I can't say that my posting here has fallen off in any way because I've cross-posted the stuff I've written here and at the Duck. But the rest of it - posting other guests' posts, patrolling the comments for trolls (the curse of popularity) and defending my own opinions against, how to put it?
Oh, wingnut asshats will suffice.
Anyway, it's kept me pretty busy. For some reason I still have the mental wherewithal to post lovely, brutal comments on the Duck, but not to sit down and compose thoughtful posts on my own, which I dearly would like to do. I think a few days rest and consideration will put me back in that frame of mind. I do appreciate your indulgence in the meantime.
But following up on the Katrina controversy, here's the comment I just posted to the Duck. It was in response to a post claiming that the White House is, and I'm shocked, SHOCKED to hear this, trying to keep the press out of the devastated region:
Okay, let me start this comment by saying that I didn't put up the post, so all you wingnuts who've been slagging me the last two weeks? Ummm...bite me, okay?
Now that I've gotten that out of the way.
First, for all the laziness and collusion and negligence of the American press in recent years - well, I'm not gonna take all that criticism back, but god bless the press. They've recaptured their critical faculties and their outrage, and if it weren't for their coverage, who knows what we would actually be learning about the disaster in the Gulf?
The one here in the States, I mean.
What Josh Marshall (the post Richard linked to) reports here doesn't surprise me in the least, unfortunately. And here are a few more examples.
One of the reasons that the Federal Government was so slow to authorize additional National Guard troops was because they wanted to Federalize the entire disaster control/relief effort, and the Governor refused to cede her authority. The locals had some very real fears that if this had happened, the White House would use the opportunity to cover up and blame the local governments for everything that went wrong. This was reported in that wild, lefty journal the Washington Post.
I'm not saying that local governments are blameless here. A disaster plan in a city of poor people that did not adequately plan for getting said poor people to safely is obviously flawed. This still doesn't in any way explain or excuse the delays, incompetence, disorganization and downright criminal negligance of the Federal response.
And right now, the White House is trying to spread outright lies about who did what when. They are saying that the Governor of Louisiana didn't declare a State of Emergency as of Saturday August 27. This is simply not true.
Here is a good timeline about who did what when.

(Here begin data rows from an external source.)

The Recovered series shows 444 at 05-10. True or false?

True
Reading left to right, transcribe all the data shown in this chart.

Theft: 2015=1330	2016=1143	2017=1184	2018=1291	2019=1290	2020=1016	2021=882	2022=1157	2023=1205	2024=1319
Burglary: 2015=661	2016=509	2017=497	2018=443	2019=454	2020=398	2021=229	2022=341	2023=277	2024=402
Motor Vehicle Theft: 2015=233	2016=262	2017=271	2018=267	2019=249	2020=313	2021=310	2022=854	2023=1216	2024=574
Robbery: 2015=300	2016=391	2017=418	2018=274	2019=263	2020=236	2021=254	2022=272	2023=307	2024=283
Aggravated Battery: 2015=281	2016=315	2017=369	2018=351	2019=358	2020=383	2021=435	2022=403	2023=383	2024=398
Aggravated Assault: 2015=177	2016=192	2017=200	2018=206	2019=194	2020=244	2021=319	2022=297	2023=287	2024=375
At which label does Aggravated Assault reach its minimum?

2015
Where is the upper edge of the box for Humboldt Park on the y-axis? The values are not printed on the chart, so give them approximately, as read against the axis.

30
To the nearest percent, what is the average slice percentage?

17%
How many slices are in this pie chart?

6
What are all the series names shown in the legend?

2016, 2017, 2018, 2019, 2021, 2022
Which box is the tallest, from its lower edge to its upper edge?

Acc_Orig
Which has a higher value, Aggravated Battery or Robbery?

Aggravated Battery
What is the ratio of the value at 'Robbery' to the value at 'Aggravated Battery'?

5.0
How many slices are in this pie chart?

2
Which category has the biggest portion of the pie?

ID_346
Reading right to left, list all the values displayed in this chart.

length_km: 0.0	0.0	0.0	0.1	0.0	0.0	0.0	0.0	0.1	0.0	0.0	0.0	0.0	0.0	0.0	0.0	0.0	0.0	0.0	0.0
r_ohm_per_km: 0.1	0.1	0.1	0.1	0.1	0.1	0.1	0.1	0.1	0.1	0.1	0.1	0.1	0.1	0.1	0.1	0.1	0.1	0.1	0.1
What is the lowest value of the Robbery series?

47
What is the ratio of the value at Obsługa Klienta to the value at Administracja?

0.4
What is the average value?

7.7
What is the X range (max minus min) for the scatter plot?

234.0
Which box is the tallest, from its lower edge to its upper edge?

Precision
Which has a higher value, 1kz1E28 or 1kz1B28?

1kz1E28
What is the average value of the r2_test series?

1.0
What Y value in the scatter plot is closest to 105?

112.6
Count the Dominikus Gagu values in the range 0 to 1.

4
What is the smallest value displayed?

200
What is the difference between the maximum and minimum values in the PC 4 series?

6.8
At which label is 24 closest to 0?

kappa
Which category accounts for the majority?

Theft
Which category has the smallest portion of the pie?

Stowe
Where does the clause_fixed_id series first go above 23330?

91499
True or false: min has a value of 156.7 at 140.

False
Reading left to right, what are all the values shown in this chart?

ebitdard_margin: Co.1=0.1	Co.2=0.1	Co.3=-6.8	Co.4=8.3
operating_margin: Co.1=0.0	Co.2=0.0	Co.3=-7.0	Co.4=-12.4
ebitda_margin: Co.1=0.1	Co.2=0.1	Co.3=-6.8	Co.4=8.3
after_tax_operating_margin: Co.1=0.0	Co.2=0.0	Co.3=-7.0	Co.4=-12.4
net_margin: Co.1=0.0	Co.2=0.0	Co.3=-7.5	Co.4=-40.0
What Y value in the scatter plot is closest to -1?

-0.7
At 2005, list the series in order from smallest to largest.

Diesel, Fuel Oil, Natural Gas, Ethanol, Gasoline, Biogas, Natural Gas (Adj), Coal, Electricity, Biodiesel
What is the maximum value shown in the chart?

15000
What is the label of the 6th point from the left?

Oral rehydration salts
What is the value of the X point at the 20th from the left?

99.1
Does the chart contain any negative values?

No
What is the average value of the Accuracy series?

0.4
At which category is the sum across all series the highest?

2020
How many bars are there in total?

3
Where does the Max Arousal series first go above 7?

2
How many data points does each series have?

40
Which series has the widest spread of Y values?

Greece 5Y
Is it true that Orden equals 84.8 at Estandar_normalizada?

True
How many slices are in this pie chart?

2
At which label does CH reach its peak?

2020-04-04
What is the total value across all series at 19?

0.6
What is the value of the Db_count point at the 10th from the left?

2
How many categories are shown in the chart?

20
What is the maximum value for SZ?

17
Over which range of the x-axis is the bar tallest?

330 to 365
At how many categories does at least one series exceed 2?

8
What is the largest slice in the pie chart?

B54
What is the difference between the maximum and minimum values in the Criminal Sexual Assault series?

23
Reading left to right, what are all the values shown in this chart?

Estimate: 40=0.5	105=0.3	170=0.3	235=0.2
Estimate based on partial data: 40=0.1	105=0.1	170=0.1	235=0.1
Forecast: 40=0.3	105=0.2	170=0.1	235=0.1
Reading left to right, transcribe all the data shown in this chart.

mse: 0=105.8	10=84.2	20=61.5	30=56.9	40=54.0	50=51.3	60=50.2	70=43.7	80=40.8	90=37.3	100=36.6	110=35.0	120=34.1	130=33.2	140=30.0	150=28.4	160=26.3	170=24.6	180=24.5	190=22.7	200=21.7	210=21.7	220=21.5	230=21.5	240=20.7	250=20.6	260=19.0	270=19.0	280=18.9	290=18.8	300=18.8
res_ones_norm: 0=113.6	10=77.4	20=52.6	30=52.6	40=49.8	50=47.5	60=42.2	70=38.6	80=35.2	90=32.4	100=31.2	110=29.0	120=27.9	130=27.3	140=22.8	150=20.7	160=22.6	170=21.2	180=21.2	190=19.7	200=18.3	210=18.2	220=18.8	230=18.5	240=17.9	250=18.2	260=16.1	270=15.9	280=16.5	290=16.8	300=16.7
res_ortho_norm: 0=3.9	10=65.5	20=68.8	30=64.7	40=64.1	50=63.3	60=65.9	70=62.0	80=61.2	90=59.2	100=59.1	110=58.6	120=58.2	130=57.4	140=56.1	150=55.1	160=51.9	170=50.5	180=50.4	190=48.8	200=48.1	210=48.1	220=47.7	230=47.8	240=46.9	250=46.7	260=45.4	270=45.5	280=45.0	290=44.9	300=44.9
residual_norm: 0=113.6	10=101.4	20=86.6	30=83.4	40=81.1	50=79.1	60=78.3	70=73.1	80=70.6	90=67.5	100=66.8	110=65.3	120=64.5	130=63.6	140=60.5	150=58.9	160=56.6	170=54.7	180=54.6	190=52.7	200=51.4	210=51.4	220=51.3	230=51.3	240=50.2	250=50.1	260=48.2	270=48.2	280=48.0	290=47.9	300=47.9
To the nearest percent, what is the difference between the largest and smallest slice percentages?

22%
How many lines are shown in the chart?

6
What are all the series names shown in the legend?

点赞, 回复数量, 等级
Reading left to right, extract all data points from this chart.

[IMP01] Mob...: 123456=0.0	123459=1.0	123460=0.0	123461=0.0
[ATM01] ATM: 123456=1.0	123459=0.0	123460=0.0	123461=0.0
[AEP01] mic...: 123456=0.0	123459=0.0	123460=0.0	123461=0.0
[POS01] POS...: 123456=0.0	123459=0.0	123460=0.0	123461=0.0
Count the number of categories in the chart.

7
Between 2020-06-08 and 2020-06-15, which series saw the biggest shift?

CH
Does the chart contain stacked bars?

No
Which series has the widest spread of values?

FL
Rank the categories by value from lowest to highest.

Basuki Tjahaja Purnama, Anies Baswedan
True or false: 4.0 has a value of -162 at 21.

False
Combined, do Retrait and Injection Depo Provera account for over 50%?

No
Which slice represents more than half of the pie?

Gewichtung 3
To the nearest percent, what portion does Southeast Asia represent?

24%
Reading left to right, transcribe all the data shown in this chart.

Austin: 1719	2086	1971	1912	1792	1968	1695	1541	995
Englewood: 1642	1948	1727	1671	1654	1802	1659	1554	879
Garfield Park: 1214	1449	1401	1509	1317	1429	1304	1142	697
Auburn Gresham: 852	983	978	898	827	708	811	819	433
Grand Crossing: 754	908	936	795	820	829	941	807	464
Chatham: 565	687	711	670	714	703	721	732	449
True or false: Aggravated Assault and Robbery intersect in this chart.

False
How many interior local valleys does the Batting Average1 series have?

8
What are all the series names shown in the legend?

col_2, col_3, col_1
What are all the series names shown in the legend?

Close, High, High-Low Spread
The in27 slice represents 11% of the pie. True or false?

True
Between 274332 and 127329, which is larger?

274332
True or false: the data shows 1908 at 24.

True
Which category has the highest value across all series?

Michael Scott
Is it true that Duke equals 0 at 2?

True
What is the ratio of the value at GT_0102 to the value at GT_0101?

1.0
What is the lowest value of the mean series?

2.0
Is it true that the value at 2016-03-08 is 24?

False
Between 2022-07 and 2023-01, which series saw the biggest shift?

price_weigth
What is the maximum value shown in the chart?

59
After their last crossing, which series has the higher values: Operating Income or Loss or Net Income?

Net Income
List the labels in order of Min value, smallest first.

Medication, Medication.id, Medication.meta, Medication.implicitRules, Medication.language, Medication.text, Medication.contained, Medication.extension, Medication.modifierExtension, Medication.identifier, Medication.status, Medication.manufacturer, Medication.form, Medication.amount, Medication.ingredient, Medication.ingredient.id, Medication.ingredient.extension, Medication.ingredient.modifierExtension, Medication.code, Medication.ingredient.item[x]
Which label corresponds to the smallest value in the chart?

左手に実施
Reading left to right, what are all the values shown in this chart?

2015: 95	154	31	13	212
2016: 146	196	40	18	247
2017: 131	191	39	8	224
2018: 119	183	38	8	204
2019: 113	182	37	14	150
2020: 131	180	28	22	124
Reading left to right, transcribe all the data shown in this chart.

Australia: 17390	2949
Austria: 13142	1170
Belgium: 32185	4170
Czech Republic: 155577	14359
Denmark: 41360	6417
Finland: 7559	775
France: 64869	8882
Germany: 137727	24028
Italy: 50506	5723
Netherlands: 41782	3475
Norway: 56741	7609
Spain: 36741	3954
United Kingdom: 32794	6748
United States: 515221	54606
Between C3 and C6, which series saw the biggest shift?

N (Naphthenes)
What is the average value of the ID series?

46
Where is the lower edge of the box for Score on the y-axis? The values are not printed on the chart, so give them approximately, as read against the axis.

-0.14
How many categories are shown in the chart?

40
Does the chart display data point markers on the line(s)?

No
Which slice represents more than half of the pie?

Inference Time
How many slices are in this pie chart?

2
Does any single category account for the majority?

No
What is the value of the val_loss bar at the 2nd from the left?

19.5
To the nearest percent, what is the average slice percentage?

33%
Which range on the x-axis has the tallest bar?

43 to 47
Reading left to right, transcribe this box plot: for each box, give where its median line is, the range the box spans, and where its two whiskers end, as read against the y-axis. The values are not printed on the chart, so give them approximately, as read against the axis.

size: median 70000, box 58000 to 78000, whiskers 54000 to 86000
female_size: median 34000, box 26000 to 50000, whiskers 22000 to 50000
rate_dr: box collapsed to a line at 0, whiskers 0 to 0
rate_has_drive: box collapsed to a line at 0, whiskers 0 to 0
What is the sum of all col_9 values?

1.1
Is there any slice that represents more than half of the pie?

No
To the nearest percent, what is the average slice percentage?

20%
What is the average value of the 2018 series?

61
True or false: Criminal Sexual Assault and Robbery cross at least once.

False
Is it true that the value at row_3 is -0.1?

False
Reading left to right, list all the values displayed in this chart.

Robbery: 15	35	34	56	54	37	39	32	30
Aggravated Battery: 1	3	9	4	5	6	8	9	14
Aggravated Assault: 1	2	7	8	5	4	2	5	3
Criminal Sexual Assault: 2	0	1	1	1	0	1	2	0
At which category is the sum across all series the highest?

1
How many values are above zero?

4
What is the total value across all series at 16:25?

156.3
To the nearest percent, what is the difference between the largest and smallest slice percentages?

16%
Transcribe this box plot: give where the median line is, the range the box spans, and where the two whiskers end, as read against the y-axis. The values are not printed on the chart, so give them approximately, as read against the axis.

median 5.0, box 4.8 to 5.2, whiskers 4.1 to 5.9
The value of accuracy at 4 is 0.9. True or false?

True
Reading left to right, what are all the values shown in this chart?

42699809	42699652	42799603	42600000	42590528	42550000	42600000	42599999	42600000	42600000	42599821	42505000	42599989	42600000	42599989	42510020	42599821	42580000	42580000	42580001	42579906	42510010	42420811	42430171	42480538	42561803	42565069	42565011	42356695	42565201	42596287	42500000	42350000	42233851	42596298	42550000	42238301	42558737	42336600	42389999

So am I surprised that they would try to hide the truth of what happened in the Gulf? Not one little bit. If the American people were to realize the depths of venal incompetence of their leadership, their moral and ideological bankruptcy, and what the logical consequences of their "leadership" are, thousands of wasted lives, old people, sick people, poor people,dying while Bush played golf and air guitar, why, who knows what might happen? They might start wondering if the leadership that claims to represent their moral values actually gives a shit whether they live or die, and if they live, what the quality of their lives might be.
I'm not generally a conspiracist (and I'm waiting for the howls of outrage from our wingnut contingent for that statement). But I've been compulsively watching this disaster unfold. And I can tell you - there are thousands of bodies in the rubble, ruins and sewage of the Gulf Coast. 10,000 is pretty plausible. And if we start getting reports that, oh, not so many folks actually died, it wasn't so bad, FEMA didn't turn away help, your government didn't fail you, really, we didn't...
Well, I'm getting out the tinfoil hat.
Actually, let me rephrase that. Those of you who still don't want to believe it? I'm donating my tinfoil hat to you. You're going to need it.